EXERCISES.
**a)** In the text on object-deletion races in pushes and garbage collection, translate this sentence into Spanish: "Pushes are actually better off than most operations, because we only advertise what's reachable, and the client is expected to send everything else."
**b)** According to the text on object-deletion races, why does the race described in the numbered steps not happen with a push?
**c)** Extend the text on object-deletion races in pushes and garbage collection, beginning after its final numbered step.

STUDY TEXT.
This is a problem with or without the quarantine. It's fundamentally a
race because we do not atomically say "is anybody using X? If not, we
can delete it" and some other process saying "I'd like to use X".

Pushes are actually better off than most operations, because we only
advertise what's reachable, and the client is expected to send
everything else. So with just a normal update-ref call, we could race
like this:

  1. ABCD is ancient.

  2. Process 1 (update-ref) wants to reference ABCD. It sees that we
     have it.

  3. Process 2 (gc/prune) sees that nobody references it. It deletes
     ABCD.

  4. Process 1 writes out the reference.

That doesn't happen with a push, because the server never would have
told the client that it has ABCD in the first place (so process 1 here
is the client). That is true with or without quarantine.

But pushes aren't foolproof either. You said "loose object ABCD not
referred t oby anything for the last 2 weeks". But that's not exactly
how it works. It's "object with an mtime of more than 2 weeks which is
not currently referenced". So imagine a sequence like:

  1. ABCD is ancient.

SUPPLIED RECORDS.

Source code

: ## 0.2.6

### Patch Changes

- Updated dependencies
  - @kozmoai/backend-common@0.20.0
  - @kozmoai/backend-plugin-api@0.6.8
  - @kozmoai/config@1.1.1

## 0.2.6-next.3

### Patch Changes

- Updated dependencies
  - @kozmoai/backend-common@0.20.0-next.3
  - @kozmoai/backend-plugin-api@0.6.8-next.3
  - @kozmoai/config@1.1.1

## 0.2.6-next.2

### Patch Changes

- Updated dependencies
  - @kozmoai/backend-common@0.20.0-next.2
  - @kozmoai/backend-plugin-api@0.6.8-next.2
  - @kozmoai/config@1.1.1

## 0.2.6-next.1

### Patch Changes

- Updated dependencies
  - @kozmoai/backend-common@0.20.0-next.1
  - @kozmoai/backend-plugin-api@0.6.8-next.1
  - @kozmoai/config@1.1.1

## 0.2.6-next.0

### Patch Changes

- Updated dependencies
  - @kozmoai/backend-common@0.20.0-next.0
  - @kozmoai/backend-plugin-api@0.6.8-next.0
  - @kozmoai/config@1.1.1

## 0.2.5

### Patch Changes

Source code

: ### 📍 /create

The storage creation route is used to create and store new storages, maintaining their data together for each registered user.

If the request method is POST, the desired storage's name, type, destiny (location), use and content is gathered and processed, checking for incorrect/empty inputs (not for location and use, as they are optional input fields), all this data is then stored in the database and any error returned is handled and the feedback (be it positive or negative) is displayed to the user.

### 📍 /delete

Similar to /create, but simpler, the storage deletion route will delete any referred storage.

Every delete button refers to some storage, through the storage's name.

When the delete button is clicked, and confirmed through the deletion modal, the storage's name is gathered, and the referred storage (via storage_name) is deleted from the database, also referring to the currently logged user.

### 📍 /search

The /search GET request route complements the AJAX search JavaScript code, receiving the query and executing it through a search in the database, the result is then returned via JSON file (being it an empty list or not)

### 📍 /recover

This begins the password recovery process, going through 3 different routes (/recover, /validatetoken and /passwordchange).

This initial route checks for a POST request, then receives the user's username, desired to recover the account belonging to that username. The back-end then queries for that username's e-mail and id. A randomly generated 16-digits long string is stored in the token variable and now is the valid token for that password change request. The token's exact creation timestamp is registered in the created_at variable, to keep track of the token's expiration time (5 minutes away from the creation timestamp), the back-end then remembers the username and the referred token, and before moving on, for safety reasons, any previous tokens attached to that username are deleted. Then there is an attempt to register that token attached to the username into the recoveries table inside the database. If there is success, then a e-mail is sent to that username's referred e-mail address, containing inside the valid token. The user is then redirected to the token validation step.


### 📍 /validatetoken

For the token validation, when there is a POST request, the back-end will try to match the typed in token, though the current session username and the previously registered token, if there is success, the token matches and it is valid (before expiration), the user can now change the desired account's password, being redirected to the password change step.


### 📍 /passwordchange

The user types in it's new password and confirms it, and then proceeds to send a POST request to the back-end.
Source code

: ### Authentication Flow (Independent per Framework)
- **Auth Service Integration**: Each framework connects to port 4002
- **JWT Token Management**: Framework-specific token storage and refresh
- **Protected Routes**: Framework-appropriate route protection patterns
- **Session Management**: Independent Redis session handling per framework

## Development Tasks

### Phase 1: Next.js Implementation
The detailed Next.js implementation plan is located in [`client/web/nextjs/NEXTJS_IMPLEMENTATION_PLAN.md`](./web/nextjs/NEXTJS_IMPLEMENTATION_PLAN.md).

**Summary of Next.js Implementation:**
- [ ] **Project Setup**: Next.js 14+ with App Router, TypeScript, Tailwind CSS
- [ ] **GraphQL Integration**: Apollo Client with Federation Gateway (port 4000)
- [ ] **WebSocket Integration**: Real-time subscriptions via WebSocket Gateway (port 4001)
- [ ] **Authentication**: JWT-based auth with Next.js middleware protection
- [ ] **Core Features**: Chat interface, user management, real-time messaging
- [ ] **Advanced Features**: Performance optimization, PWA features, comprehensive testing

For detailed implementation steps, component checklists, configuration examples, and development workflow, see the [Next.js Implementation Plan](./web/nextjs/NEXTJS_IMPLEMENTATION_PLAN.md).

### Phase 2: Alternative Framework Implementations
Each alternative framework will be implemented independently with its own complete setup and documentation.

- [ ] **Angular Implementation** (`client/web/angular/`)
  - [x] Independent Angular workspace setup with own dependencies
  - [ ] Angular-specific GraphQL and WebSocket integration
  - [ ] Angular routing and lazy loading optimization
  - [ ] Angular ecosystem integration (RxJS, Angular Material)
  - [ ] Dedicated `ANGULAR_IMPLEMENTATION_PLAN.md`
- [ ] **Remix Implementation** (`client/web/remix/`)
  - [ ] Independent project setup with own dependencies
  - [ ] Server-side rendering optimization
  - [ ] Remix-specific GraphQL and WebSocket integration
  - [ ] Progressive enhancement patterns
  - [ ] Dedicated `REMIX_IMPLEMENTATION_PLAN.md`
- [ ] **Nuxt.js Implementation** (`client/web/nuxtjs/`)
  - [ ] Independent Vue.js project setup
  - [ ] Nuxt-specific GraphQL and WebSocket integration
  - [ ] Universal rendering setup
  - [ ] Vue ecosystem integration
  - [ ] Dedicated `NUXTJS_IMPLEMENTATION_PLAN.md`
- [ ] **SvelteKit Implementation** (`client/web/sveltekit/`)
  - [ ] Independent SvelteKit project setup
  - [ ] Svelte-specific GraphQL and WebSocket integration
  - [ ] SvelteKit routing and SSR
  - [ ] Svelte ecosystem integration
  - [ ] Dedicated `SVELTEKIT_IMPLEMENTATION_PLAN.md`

OUTPUTS BY TASK.
**a)** En realidad, los pushes están en mejor situación que la mayoría de las operaciones, porque solo anunciamos lo que es alcanzable y se espera que el cliente envíe todo lo demás.

**b)** The server never would have told the client that it has ABCD in the first place.

**c)**
  2. refs/heads/foo points to ABCD.

  3. Server receive-pack advertises foo pointing to ABCD.

  4. Simultaneous process on the server deletes refs/heads/foo (or
     perhaps somebody force-pushes over it).

  5. Client prepares and sends pack without ABCD.

  6. Server receive-pack checks that yes, we still have ABCD (i.e., the
     usual connectivity check).

  7. Server gc drops ABCD, which is now unreachable (reflogs can help
     here, if you've enabled them; but we do delete reflogs when the
     branch is deleted).

  8. Server receive-pack writes corrupt repo mentioning ABCD.

That's a lot more steps, though they might not be as implausible as you
think (e.g., consider moving "refs/heads/foo" to "refs/heads/bar" in a
single push; that's actually a delete and an update, which is all you
need to race with a simultaneous gc).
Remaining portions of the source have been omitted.